Without one pillar, the whole ecosystem collapses. Entrepreneurs have the tendency to cut the process short. It is with certainty that they will end up growing the business and will pay the price of losing the business by default. And it’s all because of a heavy reliance on “gut” or “eyeball” management.
The current environment is fraught with dangers and all entrepreneurs will face the possibility of failure. And “popular wisdom” holds that failure is not only possible but probable for the small business owner seeking to launch his or her own enterprise. It has long been said that four out of five new businesses fail within five years of their establishment.
In an online magazine referenceforbusiness.com, business failure is defined as the closing of a business that results in financial loss for at least one of the business’s creditors. An associated term, business dissolution, refers to the formal termination or closure of a business as well, but with dissolution, financial loss (for the business owners or for the business’s creditors) is not necessarily a part of the equation.
Lots of small companies go out of business for reasons that probably shouldn’t be called “failure”. The owner may have gotten bored, may be disappointed with the returns, or may simply want to try a greener pasture. Nonetheless, thousands of small business ventures do fail every year. “Companies stumble for many reasons,” observed Clyton Christensen in Across the Board.
“Among them bureaucracy, arrogance, tired executive blood, poor planning, short-term investment horizons, inadequate skills and resources, and just plain bad luck.”
These factors—as well as myriad others—can have a debilitating impact on an operation, as many small business surveys will attest.
Failure to heed the warning signs
Most small business failures do not come out of the blue. Certainly, business failures that result from catastrophic natural disasters or the sudden death of a key business member cannot be anticipated, but most businesses expire as a result of more mundane factors.

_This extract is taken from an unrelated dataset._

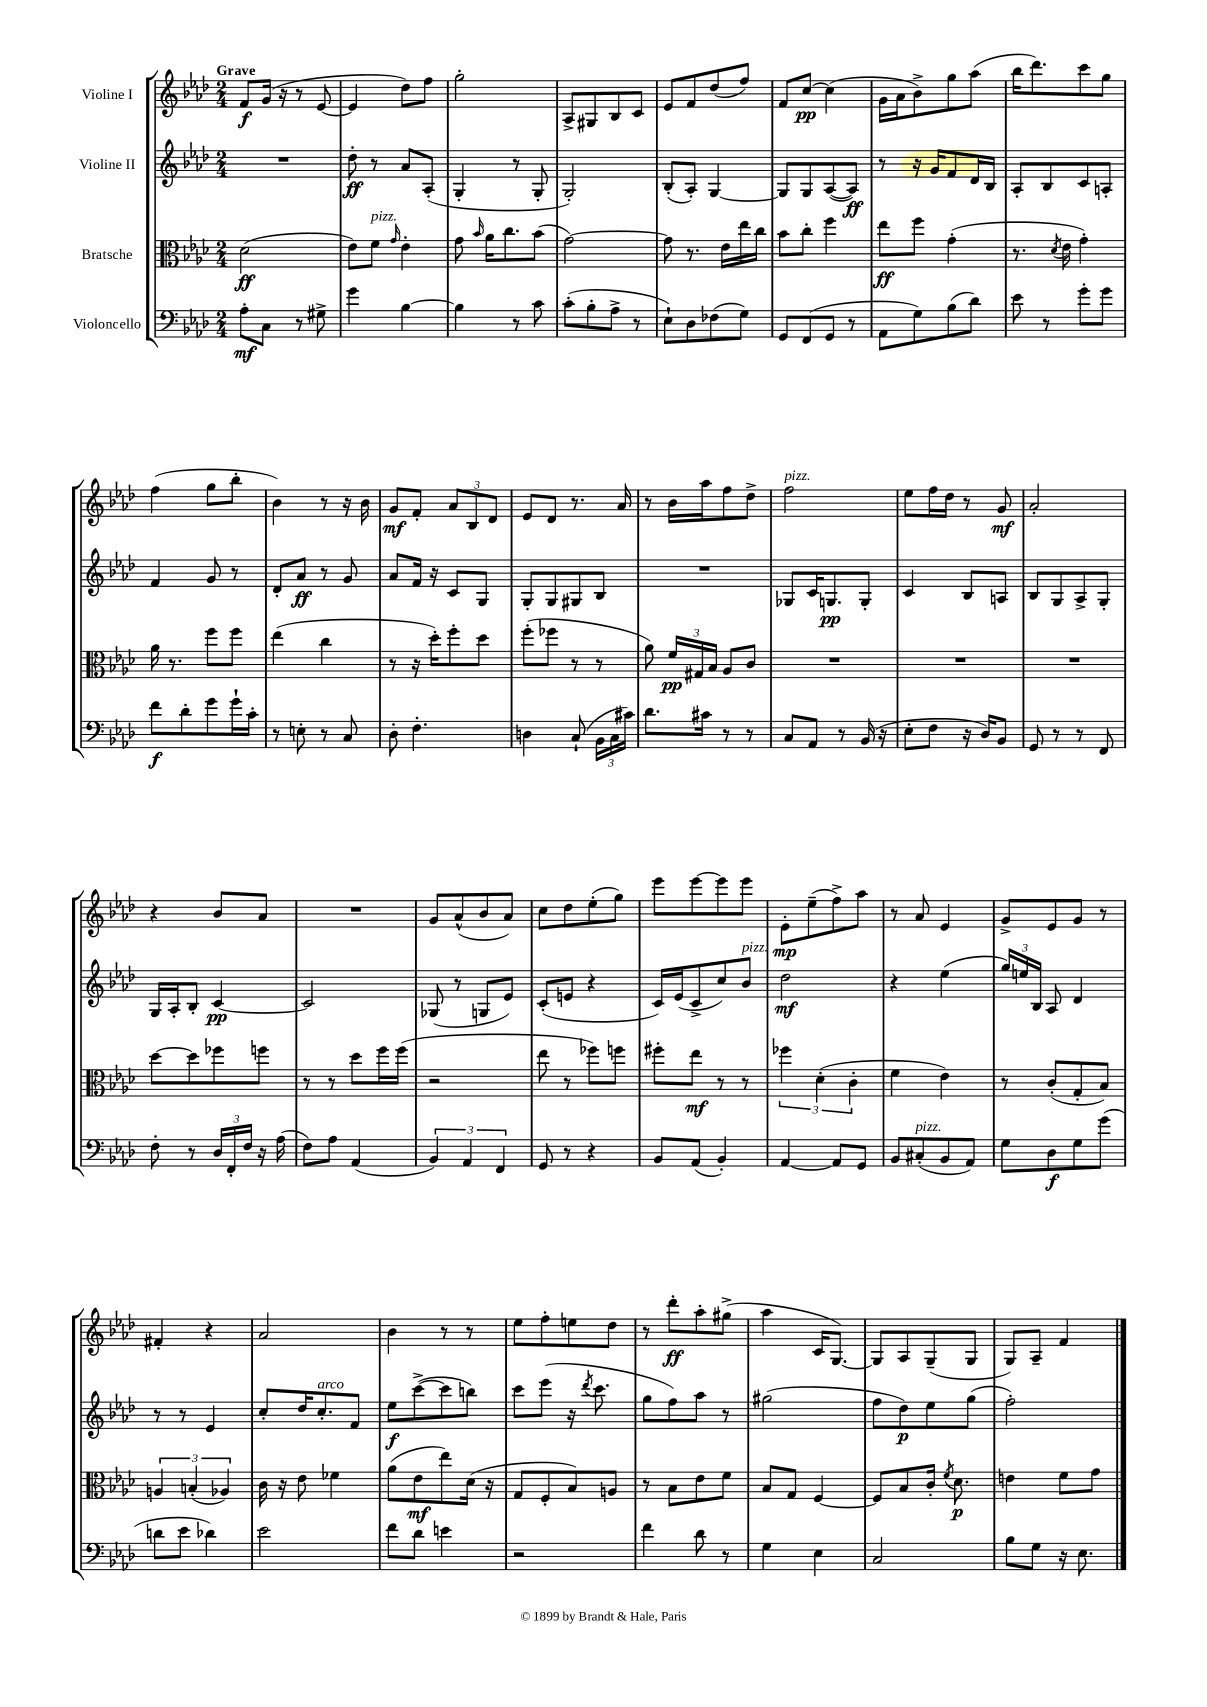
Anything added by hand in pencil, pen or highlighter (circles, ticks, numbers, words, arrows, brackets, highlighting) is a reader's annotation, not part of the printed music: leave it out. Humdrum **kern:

New customer complaints and surges in returns are often early warning signs of operational problems. Basic financial tools such as balance sheets and financial statements, meanwhile, can be very helpful tools in helping business owners diagnose what is ailing their company.
Systems may be used in alerting the owner or executive to critical areas in his business so he could strengthen his management technique through some form of financial preventive medicine. A review of the following critical areas, from which danger signals may emanate, will alert business owners to their soft spots. Below are early warning signs that can escalate into clear and present dangers for the business:
A good entrepreneur should know where company funds are at all times. He/she must keep an eye on cash flow — the lifeblood of the business. Many elements such as payroll, equipment and supplies, etc., are predictable to the extent that they can be planned and provided for by means of an expertly prepared cash flow forecast.
Study what activities are not contributing their fair share to the maintenance of cash flow; these should be eliminated.
Understand what it takes to get a revolving line of credit before you start your business. It’s always easier to get money when you don’t need it, so don’t wait until you’re desperate. Develop your business plan using conservative projections and don’t be overly optimistic. Profitable, fast-growing businesses can also run into cash crunches that can ultimately lead to bankruptcy. That’s why ongoing cash-flow analysis—tracking the money coming in and going out of the business—is a must.
A business executive who is beset by multiple difficulties and responsibilities may call on a turnaround expert or coach to help him chart his needs — what to expect on the basis of current operations and how to monitor the cash flow to spot trouble as soon as it starts.
Concerns about accounts receivable
As interest rates rise and loans become harder to get, smart customers seek financing from suppliers by simply paying bills less promptly. Did you or your sales people ever surrender to the temptation to make a sale to a known credit risk — just for the sake of a sale? Do you have a collection procedure? Do you need a factor to smooth out the peaks and valleys of your cash flow, and for protection against bad debts?
Like the biology of plants, something is either growing or dying. Sales income is used to pay for expenses, so there is a clear financial impact of not having as much sales money available to pay for expenses. There is no better barometer of market/customer acceptance than revenue.